**TASK INPUTS**
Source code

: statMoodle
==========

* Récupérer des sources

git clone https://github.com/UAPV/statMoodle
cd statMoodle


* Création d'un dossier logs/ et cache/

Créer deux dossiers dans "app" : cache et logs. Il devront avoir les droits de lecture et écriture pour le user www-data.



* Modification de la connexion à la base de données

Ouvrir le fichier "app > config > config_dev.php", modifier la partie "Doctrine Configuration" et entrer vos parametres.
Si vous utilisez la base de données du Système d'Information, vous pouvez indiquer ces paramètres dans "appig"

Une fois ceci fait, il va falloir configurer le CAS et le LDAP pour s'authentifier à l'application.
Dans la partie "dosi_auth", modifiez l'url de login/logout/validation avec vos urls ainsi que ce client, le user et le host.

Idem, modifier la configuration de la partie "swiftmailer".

**ASSIGNMENT**
Within the entries above, find every line where the string "données" occurs, and copy it.

**RESULT BELOW**
* Modification de la connexion à la base de données
Si vous utilisez la base de données du Système d'Information, vous pouvez indiquer ces paramètres dans "appig"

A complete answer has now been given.